Derken vakit Öğle Yemeği saatine geldiğinde sevgilisinden o uğursuz ileti yani aralarındaki sadece dört günlük süren sevgililik ilişkisinin bitmesi gerektiğini yazan ve delikanlıya Osmanlı İmparatorluğu Tokadı gibi yüzüne acı bir biçimde çarpan iletisi delikanlının telefonuna gelivermişti.
Delikanlı ise bu iletiyi okuyunca en az iki saat boyunca suspus olmuştu ve hiçbir şeye herhangi bir tepki vermiyordu, her ne kadar mantığı sevdiği kadının doğru ve haklı olduğunu söylüyorduysa bile duyguları tüm gücüyle hâlâ olayların nedenlerini sorgulamaktaydı.
Çünkü ilişkilerinin başından beri işbu hikâyedeki kadın kahramanı erkek kahramanının tüm karşı koymalarına rağmen ağzından girmiş burnundan çıkmış, olmadık sözlerle aklını çelmiş, bir şekilde delikanlının zayıf noktasını bulmuştu.

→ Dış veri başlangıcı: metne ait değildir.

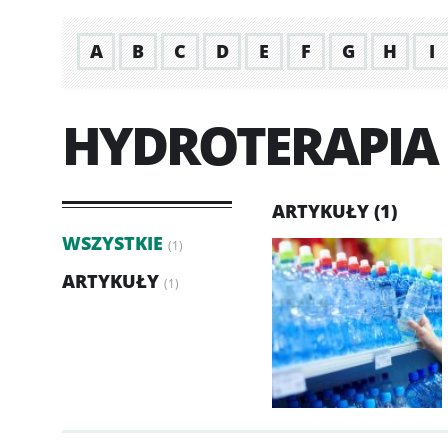
A
B
C
D
E
F
G
H
I
HYDROTERAPIA
ARTYKUŁY (1)
WSZYSTKIE
(1)
ARTYKUŁY
(1)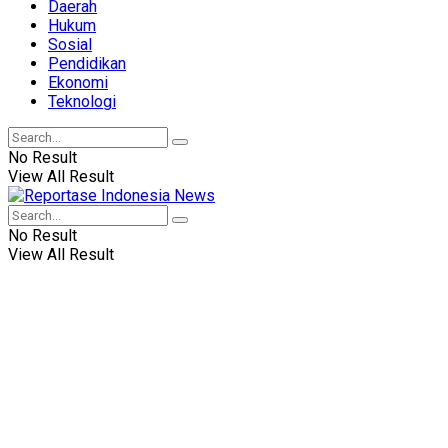
Daerah
Hukum
Sosial
Pendidikan
Ekonomi
Teknologi
No Result
View All Result
No Result
View All Result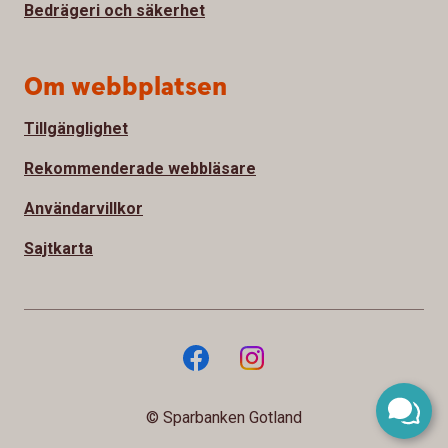
Bedrägeri och säkerhet
Om webbplatsen
Tillgänglighet
Rekommenderade webbläsare
Användarvillkor
Sajtkarta
© Sparbanken Gotland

Ve şimdi hiçbir şey olmamış ve aralarından hiçbir şey geçmemiş gibi davranıyordu.


Bizim delikanlı ise iletinin üzerinden üç saat geçtikten ve biraz sakinleştikten sonra kadına haklı olduğunu ve kendisi nasıl isterse öyle olmasını onun da istediğini yazan bir cevap yollamıştı. Ancak bir şartı vardı:
Cumartesi akşamı son bir defa buluşmak.
Ondan sonra hiçbir zaman o konuyu açmayacak ve aralarında son bir haftada geçen her şeyi unutacaktı. Her ne kadar sakindiyse bile cevabını yazarken hüngür hüngür ağlıyordu.

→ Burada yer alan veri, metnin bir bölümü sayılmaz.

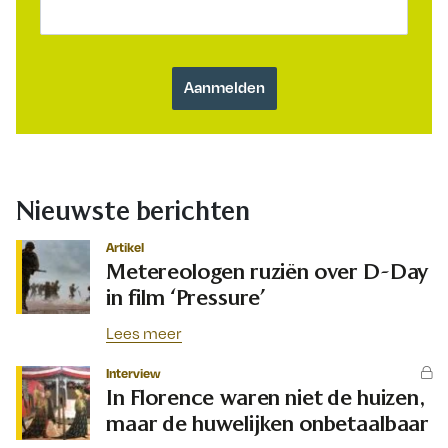
Nieuwste berichten
Artikel
Metereologen ruziën over D-Day
in film ‘Pressure’
Lees meer
Interview
In Florence waren niet de huizen,
maar de huwelijken onbetaalbaar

O akşamleyin her gün gittiği İnternet Kafe'ye bile gitmeden doğruca Homuna dönmüştü, gelir gelmez de hemen yatağına girip kendi kendine hayâller kurmak istemişti. Belki de sanki o günü yaşanmamış ve öyküleri Mutlu Son'la bitmiş gibi yaşanabilecekleri düşünüyordu.
O kısacık bir ay bile sürmeyen zaman zarfında birlikte yaşadıkları ve birbirleriyle yazıştıkları ve birlikte gittikleri her bir şey ve her bir yer o gece boyunca gözlerinin önünden bir türlü gitmemiş ve kadın kahramanı sanki odanın içindeymiş gibi hayâli olarak konuşuyor ve bir çözüm bulabilmeğe çalışıyordu.
Ama tüm bunlar nâfileydi, çünkü ortada bir gerçek vardı ve o gerçekten ikisi de kaçamazlardı.